Geni’s son, Jason, is 36 and lives in Raleigh, North Carolina, with his wife, Karen, an alumnus of ENMU, and their two children, Kaden Lucas, 12 and Rylee Cielo, 7.
Geni’s daughter, Elena, is 31 and lives in Temecula, California, with her son, Noah, 11.
Geni, who enjoys swimming, reading and traveling, said her favorite place she has visited is Guatemala. She also enjoys traveling New Mexico, because “every corner of the state is interesting and rich in history. From actual dinosaur tracks near Clayton to the Camino Real, to the pueblos to the Navajo Nation, the tribute to Buffalo Soldiers in the Hobbs museum to the diverse views of history in Columbus, New Mexico has it all.”

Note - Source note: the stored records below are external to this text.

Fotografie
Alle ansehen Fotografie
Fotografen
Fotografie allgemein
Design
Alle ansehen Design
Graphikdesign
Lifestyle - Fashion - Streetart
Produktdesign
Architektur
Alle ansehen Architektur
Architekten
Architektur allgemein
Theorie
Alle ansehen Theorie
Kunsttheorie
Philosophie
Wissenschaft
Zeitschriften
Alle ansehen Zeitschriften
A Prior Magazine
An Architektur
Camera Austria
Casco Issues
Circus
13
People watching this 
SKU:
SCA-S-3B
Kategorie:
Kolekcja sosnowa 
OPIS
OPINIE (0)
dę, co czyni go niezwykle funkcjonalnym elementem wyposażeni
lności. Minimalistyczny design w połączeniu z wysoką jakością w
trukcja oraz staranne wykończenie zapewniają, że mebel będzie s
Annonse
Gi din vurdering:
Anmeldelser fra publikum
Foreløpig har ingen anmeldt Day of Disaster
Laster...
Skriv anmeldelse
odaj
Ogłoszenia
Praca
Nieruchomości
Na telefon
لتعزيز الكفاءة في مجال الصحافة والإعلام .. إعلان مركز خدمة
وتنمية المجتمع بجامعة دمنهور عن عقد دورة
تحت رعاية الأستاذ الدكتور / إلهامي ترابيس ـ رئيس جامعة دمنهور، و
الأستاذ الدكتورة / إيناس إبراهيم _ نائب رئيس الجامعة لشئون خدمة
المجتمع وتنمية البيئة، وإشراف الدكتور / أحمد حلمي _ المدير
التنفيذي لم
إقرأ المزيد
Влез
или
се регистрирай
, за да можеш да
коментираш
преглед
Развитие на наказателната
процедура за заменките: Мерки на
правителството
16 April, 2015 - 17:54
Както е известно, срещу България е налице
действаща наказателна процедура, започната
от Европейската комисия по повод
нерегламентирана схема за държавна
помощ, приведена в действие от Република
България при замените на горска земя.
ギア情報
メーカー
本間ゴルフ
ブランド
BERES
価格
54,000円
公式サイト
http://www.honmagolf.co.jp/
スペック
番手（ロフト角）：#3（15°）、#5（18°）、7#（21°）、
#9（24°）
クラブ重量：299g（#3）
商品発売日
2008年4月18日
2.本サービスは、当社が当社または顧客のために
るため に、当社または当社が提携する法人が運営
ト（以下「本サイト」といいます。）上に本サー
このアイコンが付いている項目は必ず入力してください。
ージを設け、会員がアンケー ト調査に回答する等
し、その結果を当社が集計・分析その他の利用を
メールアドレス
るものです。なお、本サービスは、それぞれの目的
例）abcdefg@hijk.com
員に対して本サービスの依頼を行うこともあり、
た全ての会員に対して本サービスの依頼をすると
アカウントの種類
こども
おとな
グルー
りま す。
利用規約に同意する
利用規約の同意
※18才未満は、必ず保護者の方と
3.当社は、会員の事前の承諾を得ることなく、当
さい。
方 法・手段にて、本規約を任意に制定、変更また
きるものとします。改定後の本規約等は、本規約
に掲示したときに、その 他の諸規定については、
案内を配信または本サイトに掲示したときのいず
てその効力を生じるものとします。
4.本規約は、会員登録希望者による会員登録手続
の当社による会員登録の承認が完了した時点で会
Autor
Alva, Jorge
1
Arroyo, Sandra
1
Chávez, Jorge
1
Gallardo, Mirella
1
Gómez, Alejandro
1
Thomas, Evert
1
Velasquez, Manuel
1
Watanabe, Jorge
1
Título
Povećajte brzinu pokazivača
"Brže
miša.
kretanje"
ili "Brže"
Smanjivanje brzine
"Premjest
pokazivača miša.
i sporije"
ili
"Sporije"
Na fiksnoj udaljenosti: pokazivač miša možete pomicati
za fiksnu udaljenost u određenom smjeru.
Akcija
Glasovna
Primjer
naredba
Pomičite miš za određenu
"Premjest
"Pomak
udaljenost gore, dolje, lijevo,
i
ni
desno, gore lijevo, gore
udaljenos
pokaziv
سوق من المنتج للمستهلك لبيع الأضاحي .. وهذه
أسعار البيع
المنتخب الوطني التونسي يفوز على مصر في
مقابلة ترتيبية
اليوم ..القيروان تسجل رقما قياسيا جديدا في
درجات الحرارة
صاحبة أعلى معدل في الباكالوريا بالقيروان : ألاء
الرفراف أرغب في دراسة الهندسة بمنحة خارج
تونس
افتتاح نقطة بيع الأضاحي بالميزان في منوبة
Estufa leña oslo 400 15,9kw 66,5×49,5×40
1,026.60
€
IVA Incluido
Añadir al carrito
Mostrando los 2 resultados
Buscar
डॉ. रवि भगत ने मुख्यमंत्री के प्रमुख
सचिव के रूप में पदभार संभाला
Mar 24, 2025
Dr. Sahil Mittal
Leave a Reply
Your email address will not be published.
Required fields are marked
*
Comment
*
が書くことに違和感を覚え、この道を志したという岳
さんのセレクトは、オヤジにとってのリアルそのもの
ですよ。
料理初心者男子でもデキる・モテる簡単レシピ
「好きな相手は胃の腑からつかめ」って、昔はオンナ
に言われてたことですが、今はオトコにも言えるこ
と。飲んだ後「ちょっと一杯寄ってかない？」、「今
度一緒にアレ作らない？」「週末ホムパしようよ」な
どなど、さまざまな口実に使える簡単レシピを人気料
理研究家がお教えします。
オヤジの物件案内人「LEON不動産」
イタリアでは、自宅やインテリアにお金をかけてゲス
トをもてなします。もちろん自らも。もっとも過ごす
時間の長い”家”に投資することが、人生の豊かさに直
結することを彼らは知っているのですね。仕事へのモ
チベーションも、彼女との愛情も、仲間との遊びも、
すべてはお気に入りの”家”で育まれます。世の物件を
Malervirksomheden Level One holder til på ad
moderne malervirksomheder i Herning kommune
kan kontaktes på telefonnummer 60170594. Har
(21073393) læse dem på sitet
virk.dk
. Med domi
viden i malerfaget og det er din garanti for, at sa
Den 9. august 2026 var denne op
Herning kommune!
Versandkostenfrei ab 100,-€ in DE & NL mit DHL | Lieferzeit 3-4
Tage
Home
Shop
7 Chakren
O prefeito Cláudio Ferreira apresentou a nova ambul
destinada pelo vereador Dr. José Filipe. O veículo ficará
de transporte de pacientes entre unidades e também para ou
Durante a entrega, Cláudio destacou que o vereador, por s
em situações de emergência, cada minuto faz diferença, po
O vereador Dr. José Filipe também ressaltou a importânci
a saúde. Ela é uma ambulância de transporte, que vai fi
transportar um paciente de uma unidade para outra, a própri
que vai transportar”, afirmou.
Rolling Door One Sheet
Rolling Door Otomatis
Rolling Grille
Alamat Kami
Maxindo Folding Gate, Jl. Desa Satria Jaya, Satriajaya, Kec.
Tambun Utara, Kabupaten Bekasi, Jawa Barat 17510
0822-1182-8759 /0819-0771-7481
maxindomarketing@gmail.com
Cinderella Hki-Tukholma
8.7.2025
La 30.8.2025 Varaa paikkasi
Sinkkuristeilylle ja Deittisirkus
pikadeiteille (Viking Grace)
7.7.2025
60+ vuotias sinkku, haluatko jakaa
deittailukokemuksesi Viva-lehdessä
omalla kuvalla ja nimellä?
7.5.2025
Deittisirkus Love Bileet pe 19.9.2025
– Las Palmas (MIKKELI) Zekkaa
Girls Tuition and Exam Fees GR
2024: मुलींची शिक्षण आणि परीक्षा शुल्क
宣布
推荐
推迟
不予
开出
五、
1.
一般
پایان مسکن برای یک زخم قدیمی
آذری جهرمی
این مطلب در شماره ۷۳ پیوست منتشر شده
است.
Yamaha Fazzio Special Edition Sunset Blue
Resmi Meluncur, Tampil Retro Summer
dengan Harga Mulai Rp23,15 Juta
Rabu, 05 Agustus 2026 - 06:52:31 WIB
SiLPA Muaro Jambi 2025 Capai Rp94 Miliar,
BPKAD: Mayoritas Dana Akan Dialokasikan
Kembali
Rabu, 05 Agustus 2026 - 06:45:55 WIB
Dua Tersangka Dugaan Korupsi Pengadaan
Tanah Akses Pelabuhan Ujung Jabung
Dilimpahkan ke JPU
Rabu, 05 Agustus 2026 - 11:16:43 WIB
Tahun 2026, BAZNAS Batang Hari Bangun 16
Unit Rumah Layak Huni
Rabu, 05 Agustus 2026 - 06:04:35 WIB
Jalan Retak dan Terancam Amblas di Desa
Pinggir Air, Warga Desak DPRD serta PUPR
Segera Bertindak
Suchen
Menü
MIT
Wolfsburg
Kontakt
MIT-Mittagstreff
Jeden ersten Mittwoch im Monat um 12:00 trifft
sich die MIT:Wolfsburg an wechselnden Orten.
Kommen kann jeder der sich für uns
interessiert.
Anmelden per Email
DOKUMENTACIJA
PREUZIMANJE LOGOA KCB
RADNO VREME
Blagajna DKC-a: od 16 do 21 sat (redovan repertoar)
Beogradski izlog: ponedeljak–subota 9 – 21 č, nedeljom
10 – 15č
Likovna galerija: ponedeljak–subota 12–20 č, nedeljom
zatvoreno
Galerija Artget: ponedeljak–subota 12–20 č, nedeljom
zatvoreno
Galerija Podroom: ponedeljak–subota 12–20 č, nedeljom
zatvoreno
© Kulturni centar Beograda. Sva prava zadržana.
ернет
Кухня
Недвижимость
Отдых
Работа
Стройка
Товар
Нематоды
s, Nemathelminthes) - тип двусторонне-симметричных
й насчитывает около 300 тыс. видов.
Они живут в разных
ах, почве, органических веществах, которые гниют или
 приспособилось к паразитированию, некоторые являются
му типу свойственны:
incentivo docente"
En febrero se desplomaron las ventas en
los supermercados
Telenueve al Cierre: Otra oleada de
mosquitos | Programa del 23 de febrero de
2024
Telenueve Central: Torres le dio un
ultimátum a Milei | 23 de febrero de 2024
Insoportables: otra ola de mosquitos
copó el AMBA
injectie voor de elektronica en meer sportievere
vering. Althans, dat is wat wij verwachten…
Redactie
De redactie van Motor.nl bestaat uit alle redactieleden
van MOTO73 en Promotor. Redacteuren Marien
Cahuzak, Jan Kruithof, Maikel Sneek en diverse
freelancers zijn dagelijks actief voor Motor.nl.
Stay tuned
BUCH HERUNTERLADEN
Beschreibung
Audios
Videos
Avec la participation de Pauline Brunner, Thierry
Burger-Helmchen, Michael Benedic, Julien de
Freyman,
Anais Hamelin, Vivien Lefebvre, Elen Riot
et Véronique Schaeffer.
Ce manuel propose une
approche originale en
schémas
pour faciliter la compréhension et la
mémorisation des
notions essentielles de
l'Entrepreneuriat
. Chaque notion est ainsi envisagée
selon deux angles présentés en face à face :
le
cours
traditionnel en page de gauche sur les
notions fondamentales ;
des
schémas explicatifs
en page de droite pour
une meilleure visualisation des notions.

Geni has an ongoing research project related to learning the history of Blackdom, New Mexico, an abandoned town once inhabited by African Americans. “I continue to collect information, talk to people and learn all I can about this settlement,” said Geni, who is “fascinated by history.”
Another topic she wants to research, “maybe once I am no longer president of SCOLAS and have time again,” is connecting the ability to hear syllabus stress to learning styles.
Her awards include “Teacher of the Year” in Lovington and the “Spirit of Eastern Award” at ENMU.
“I think my biggest accomplishments were not my own, but having the opportunity to help my former high school students who were from families of very little means acquire a college education. One now has a Ph.D. in math, and one is an international lawyer,” she explained. “Many have done so much with their lives. I was honored to be in a position to push them on.”
When asked about her role models, Geni said, “I admire and am inspired by everyone who is willing to take a stand, or a knee, for human rights.”